Create a raw data set about each page in turn. Data generated includes:
- Page URL.
- Page ID (for cross reference any data at any later stage).
- Market.
- Language.
- List of every class on the page.
- Total count of classes.
Generates:
- A report per page as
./output/page_reports/{id}.json
npm run scan-pages
Report Pages
Analyse all pages to get overall statistics.
Collate all raw data about each page into one. Data revealed on each (and every) class used across all pages includes:
- Class name.
- Total count across all pages.
- Total number of pages with class found.
- Per market:
- Total count.
- Total number of pages used.
Generates:
- A report as
./output/page_reports.json
npm run report-pages
Report Components
Analyse all pages to get component statistics.
Collate all raw data about each component into one. Data revealed on each component used across all pages includes:
- Component name.
- Class name.
- Total number of pages.
- Total count across all pages.
- Usage percentage across all pages.
- Per market:
- Total count.
- Total number of pages.
- Usage percentage.
Generates:
- A report as
./output/component_reports.json
npm run report-components
Search
Find all instances of a class to investigate it’s use across all pages.
Using a class to deep dive and generate a report on pages its being used (and optionally not being used) as well as bundle screenshots together for review by eye. Data generated through search includes:
- Report of pages including/excluding class with each:
- Page url.
- Page id.
- Page market.
- Screen shot of each page including/excluding class.
Generates:
- Directory of search results as
./output/search_results/{name-of-folder}/
with:
- Directory
includes/
with a report.json
and a screen shot per page as{id}.png
of pages where class is found.
- Directory
excludes/
with a report.json
and a screen shot per page as{id}.png
of pages where class is not found.
npm run search class="{name-of-class}" name="{name-of-folder}" excludes="true"

Records drawn from a data source =
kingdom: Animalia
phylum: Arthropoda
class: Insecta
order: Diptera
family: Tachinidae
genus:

Given problem A = Please write out the passage from the page-scanning tool documentation starting with "Collate all raw data about each component" and going on through "- Usage percentage.".
Given problem B =
Answer these questions using the page-scanning tool documentation:
(i) Which command produces the component statistics report?
(ii) At what path is the report for each individual page saved?
(iii) Into which file are all raw page data collated for the overall statistics?

Correct result A =
Collate all raw data about each component into one. Data revealed on each component used across all pages includes:
- Component name.
- Class name.
- Total number of pages.
- Total count across all pages.
- Usage percentage across all pages.
- Per market:
- Total count.
- Total number of pages.
- Usage percentage.

Correct result B =
(i) npm run report-components
(ii) ./output/page_reports/{id}.json
(iii) ./output/page_reports.json